The answer, needless to say, is correct. Throw in an explanation of why those single-throw values are the only accessible ones and you'd have a formal proof (by exhaustion) on your hands.
[User Picture]
Date:July 13th, 2005 01:09 pm (UTC)
Like others, i have employed the usefull aid of a computer to solve this riddle.
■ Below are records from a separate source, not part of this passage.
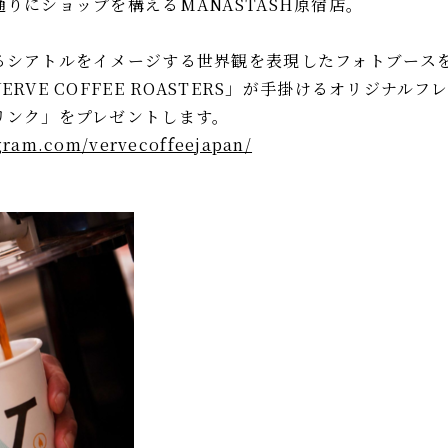
りにショップを構えるMANASTASH原宿店。
るシアトルをイメージする世界観を表現したフォトブース
RVE COFFEE ROASTERS」が手掛けるオリジナル
リンク」をプレゼントします。
gram.com/vervecoffeejapan/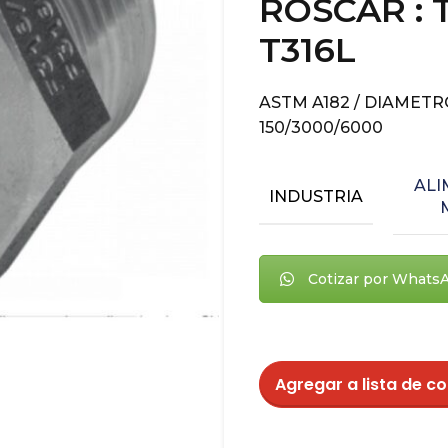
ROSCAR : T
T316L
ASTM A182 / DIAMETRO :
150/3000/6000
ALI
INDUSTRIA
Cotizar por Whats
Agregar a lista de co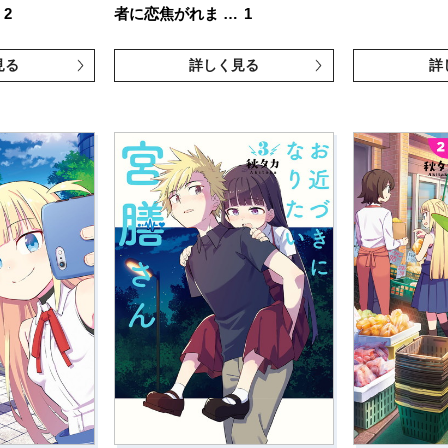
2
者に恋焦がれま …
1
見る
詳しく見る
詳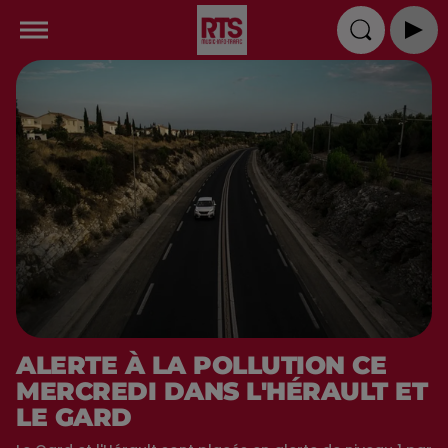
ALERTE À LA POLLUTION CE
MERCREDI DANS L'HÉRAULT ET
LE GARD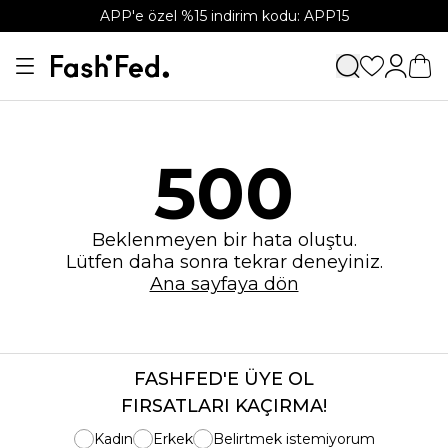
APP'e özel %15 indirim kodu: APP15
500
Beklenmeyen bir hata oluştu.
Lütfen daha sonra tekrar deneyiniz.
Ana sayfaya dön
FASHFED'E ÜYE OL
FIRSATLARI KAÇIRMA!
Kadın
Erkek
Belirtmek istemiyorum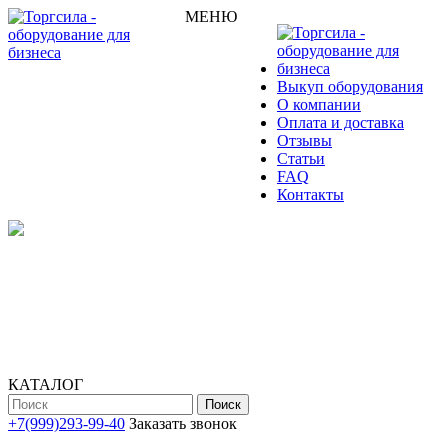
МЕНЮ
Выкуп оборудования
О компании
Оплата и доставка
Отзывы
Статьи
FAQ
Контакты
КАТАЛОГ
Поиск
+7(999)293-99-40
Заказать звонок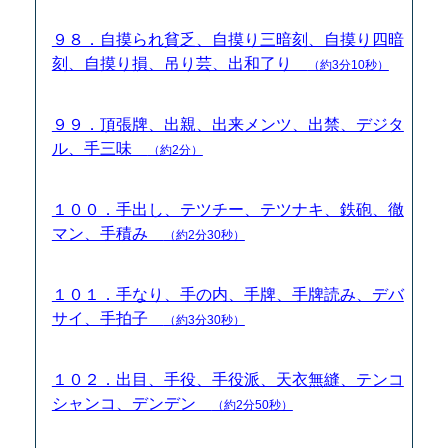
９８．自摸られ貧乏、自摸り三暗刻、自摸り四暗
刻、自摸り損、吊り芸、出和了り
（約3分10秒）
９９．頂張牌、出親、出来メンツ、出禁、デジタ
ル、手三味
（約2分）
１００．手出し、テツチー、テツナキ、鉄砲、徹
マン、手積み
（約2分30秒）
１０１．手なり、手の内、手牌、手牌読み、デバ
サイ、手拍子
（約3分30秒）
１０２．出目、手役、手役派、天衣無縫、テンコ
シャンコ、デンデン
（約2分50秒）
Because of your wording in a single round, rather than with three darts, i presume a zero throw is a valid outcome for any dart. (If it isn't, the answer is, of course, simply 0 (or barring that, 1), because then each dart will score at least 1, with a minimum total of 3.) Here's the source (in QBasic):

DIM score$(180): FOR t=1 to 180: score$(t)="N": NEXT t: REM list of scores
FOR dart1=0 TO 20: FOR dart2=0 TO 20: FOR dart3=0 TO 20: REM dart counters
FOR m1=1 TO 3: FOR m2=1 TO 3: FOR m3=1 TO 3: REM multiplication counters
score=dart1*m1+dart2*m2+dart3*m3: score$(score)="Y": REM calculate scores & change score in list to "yes"
NEXT m3, m2, m1, dart3, dart2, dart1
* (see below)
FOR t=0 TO 180: IF score$(t)="N" THEN PRINT t,: REM check scores list, and print if "no"

This first run spewed out 13 numbers (less than i had expected), the lowest of which was 161. Of course, i knew i wasn't there yet; there's also the bullseye to take into account, so i added the following lines at the *:

FOR dart1=0 TO 20: FOR dart2=0 TO 20: dart3=25: REM dart counters, dart3 fixed at bullseye
FOR m1=1 TO 3: FOR m2=1 TO 3: FOR m3=1 TO 2: REM multiplication counters
score=dart1*m1+dart2*m2+dart3*m3: score$(score)="Y": REM calculate scores & change score in list to "yes"
NEXT m3, m2, m1, dart2, dart1

This time, there were nine numbers, with 163 the lowest.

I realised later that i had forgotten to add the possibility of two darts hitting bullseye, but it doesn't really matter, since the highest score one can get with that is below 163.
[User Picture]
Date:July 13th, 2005 10:18 pm (UTC)
gelgisith, right answer! (And, yes, your assumption that a zero score for a dart is legal is correct -- actually, I think I specified that in the problem terms.)

Ah, QBasic. I miss it, I really do. :) I used to program in it in high school. Used to be included free with Windows; these days I'm not even sure you can find it any more.